The letter will be submitted in late July, Preston said.
The Establishment
Blackwell’s has named Owen Jones’s The Establishment (Penguin) as its Book of the Year 2015.
The company’s employees were asked to vote for their winner from a shortlist of six, namely Atul Gawande’s Being Mortal (Profile Books), Emma Healey’s Elizabeth Is Missing (Penguin), The Buried Giant by Kazuo Ishiguro (Faber & Faber), Colorless Tsukuru Tazaki and His Years of Pilgrimage by Haruki Murakami (Vintage), and Helen McDonald’s H Is For Hawk (Vintage), with The Establishment coming top of the poll.
Anne Perry
Hodder and Stoughton has promoted editor Anne Perry to the role of commissioning editor, as of 1st August.
Associate publisher Oliver Johnson said: “Since joining Hodder a little over three years ago,  Anne has been an enthusiastic and inspirational colleague. Her first purchase, Sarah Lotz’s The Three, became the book of the 2012 Frankfurt Book Fair and sold in 23 territories. Since then she has acquired some of the most prestigious writers in the SFF area: James Smythe, Nnedi Okorafor and Lavie Tidhar.

Penguin Random House UK
Four aspiring marketers aged 18-27 have earned a place on Penguin Random House UK's new entry-level programme The Scheme, a programme launched this year and aiming to recruit people who may not previously have considered a career in publishing. The Scheme considers applicants on potential rather than on qualifications or background.
Jonathan Strange and Mr Norrell
Bloomsbury is promoting the TV tie-in edition of Jonathan Strange and Mr Norrell by Susanna Clarke with screen advertising at London train stations.

As part of its campaign to see "magic return to England", the publisher created six digital panels with the tagline "read the book that cast a spell over millions".
 

Kristina Rihanoff
John Blake Publishing will this October publish Dancing Out Of Darkness: My Story, the autobiography of "Strictly Come Dancing" dancer Kristina Rihanoff.

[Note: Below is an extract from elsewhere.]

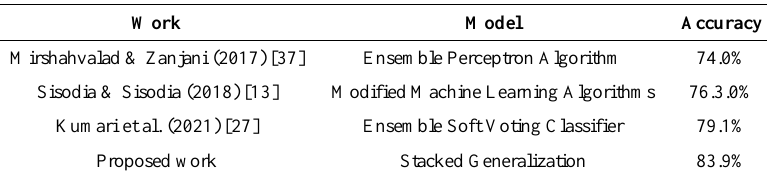
Table 8. Comparative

Ghostwritten by Abi Smith, the book will describe how Rihanoff was born in Soviet Vladivostok to parents who worked as engineers aboard nuclear submarines, and how her talent for dancing meant she earned enough money tomove to the US and turn professional.
 

How to be an MP by Paul Flynn (Biteback) is chief among the list of summer reads for the nation’s politicians, according to a Blackwell's survey.
With a raft of new MPs taking their seats in parliament, the guide for MPs, with a foreword by speaker John Bercow, is the top pick to read this summer, with How Parliament Works by Robert Rogers and Rhodri Walters (Routledge), along with Boris Johnson’s Churchill Factor (Hodder).
Luigi Brugnaro
The mayor of Venice has removed books about homosexuality from the city’s schools.
Mayor Luigi Brugnaro released a statement saying he “decided to recall all the books distributed by the previous administration so as to be able to establish without haste whether they are, or indeed are not, suitable for children of pre-school age”.
Very British Problems
Channel 4 will next year air a TV series based on Rob Temple’s twitter feed about particularly British problems, @SoVeryBritish, and the subsequent book Very British Problems (Sphere).   
Production company Alaska TV is making three 60-minute episodes of the show, which will feature comedians such as Jonathan Ross, James Corden, Steven Mangan, Ruth Jones and Jonny Vegas talking about the awkwardness of life as a Brit.